The resignation of these two scientists follows on from the complete discrediting of the previous government’s relationship with science, after it reclassified cannabis as a Class B drug despite the advice of its own scientists not to, and then rushed through a ban on mephedrone with no concern for real scientific evidence. It remains to be seen whether the ConDems will have a better relationship with the scientific community, but given their support for the mephedrone ban we won’t hold our breath. The Food Standards Agency says it will ask the new government before going ahead with the GM food consultation.

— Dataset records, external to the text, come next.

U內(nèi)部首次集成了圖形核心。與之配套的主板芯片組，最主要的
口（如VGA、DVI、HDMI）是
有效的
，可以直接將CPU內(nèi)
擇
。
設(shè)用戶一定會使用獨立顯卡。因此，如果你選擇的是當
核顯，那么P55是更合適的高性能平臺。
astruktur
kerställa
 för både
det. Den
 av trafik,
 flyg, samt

Eating this can not be a good idea

The fact of the matter is, the idea that we need GM crops to end world hunger is a myth peddled by people looking to make money for themselves. The world is more than capable of producing enough food to feed the human race through sustainable, ecological and organic agriculture. The problem isn’t the food we produce so much as the way its distributed. When so much of the land on Earth is dedicated to producing crops and meat for the rich countries, it’s hardly surprising those who live elsewhere go hungry.

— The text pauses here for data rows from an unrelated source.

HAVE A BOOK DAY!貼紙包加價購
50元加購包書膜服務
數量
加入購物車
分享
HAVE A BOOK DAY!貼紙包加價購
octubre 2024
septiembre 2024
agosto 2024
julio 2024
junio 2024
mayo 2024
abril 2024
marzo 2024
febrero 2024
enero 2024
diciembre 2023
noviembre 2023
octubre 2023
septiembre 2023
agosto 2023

Bonus: Check out this article, ‘Can Ecological Agriculture Feed Nine Billion People?‘ (If you can’t be arsed reading the whole thing, the answer’s yes.)

3 Comments

  1. Neil says:

    Nice one Jack. Brian Wynne is a big figure on my uni course, is good to see him take a stand.

    Neil

  2. 4ndy says:

    I was disgusted when I read about this: (http://www.guardian.co.uk/environment/2010/mar/03/eu-approves-gm-food-potato) a while back, as one of the few useful and sensible things the EU ever did was to ban most GM produce and dodgy agricultural chemicals. For a while this problem just used to be away in America, where they had the EPA doing exactly what those scientists described the FSA as doing, but now the lobbyists are bringing their horrible abortion of science even closer to home, with a potato species and 3 types of corn that now may be legally grown in the EU.

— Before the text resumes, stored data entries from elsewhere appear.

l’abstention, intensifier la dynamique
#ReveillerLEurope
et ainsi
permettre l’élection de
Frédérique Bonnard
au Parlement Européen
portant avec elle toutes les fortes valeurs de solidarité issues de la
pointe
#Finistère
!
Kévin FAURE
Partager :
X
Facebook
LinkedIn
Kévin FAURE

    Also, the problem isn’t just with Monsanto et al extorting money out of farmers, trying to legislate against the good parts of nature, patent what they didn’t create, and the risk of strange cancers or other ilnesses developing from the unstable gene structure in some of these strains, but also the risk of the actual pesticides, fungicides and weedkillers that they spray on these crops soaking into the food and straight-up poisoning people.
    Some of the sick corporations are even eager to spread crops that have genes to make them create their own pesticides, so that it doesn’t need to be sprayed, which not only puts the consumer’s health at risk, but creates the extreme risk of spreading into wild crops and destroying the natural ecosystems remaining in the world.

    I’m glad you found that article on ecological agriculture, because I hate constantly hearing the fallacious claim that the world is ‘overpopulated’, when we produce more food than is necessary to feed the world population while not having enough money for them to pay for it all, yet the carrying capacity of the earth is always dependent on the efficiency of technology.
    If we were to use the technology that we have today intelligently, i.e. combining ideas like hydroponics and permaculture, without the logistical inefficiencies, product inferiority and duplicity caused by competition, then we could easily support 10 billion happy human beings while slowly reversing the damage that we have done to the earth.